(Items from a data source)
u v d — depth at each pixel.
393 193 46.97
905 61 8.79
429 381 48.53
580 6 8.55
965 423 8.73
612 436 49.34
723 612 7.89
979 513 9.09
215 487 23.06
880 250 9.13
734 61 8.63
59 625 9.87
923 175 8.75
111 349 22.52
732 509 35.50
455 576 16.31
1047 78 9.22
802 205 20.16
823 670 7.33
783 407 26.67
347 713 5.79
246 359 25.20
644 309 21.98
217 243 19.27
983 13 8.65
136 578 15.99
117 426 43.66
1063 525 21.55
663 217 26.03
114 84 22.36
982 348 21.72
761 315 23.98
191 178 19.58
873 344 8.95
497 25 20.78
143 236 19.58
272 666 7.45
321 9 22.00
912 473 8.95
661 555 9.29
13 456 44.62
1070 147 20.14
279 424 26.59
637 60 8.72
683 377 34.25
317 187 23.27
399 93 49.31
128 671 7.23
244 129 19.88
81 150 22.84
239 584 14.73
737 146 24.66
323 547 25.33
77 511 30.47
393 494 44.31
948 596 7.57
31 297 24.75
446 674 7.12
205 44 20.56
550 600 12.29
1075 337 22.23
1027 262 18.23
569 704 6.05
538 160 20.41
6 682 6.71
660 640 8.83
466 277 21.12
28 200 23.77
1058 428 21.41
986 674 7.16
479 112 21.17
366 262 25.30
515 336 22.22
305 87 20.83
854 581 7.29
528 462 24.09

- _What to work on_:
Transcribe all the entries exactly, as they stand.

- _Exercise solution_:
u v d — depth at each pixel.
393 193 46.97
905 61 8.79
429 381 48.53
580 6 8.55
965 423 8.73
612 436 49.34
723 612 7.89
979 513 9.09
215 487 23.06
880 250 9.13
734 61 8.63
59 625 9.87
923 175 8.75
111 349 22.52
732 509 35.50
455 576 16.31
1047 78 9.22
802 205 20.16
823 670 7.33
783 407 26.67
347 713 5.79
246 359 25.20
644 309 21.98
217 243 19.27
983 13 8.65
136 578 15.99
117 426 43.66
1063 525 21.55
663 217 26.03
114 84 22.36
982 348 21.72
761 315 23.98
191 178 19.58
873 344 8.95
497 25 20.78
143 236 19.58
272 666 7.45
321 9 22.00
912 473 8.95
661 555 9.29
13 456 44.62
1070 147 20.14
279 424 26.59
637 60 8.72
683 377 34.25
317 187 23.27
399 93 49.31
128 671 7.23
244 129 19.88
81 150 22.84
239 584 14.73
737 146 24.66
323 547 25.33
77 511 30.47
393 494 44.31
948 596 7.57
31 297 24.75
446 674 7.12
205 44 20.56
550 600 12.29
1075 337 22.23
1027 262 18.23
569 704 6.05
538 160 20.41
6 682 6.71
660 640 8.83
466 277 21.12
28 200 23.77
1058 428 21.41
986 674 7.16
479 112 21.17
366 262 25.30
515 336 22.22
305 87 20.83
854 581 7.29
528 462 24.09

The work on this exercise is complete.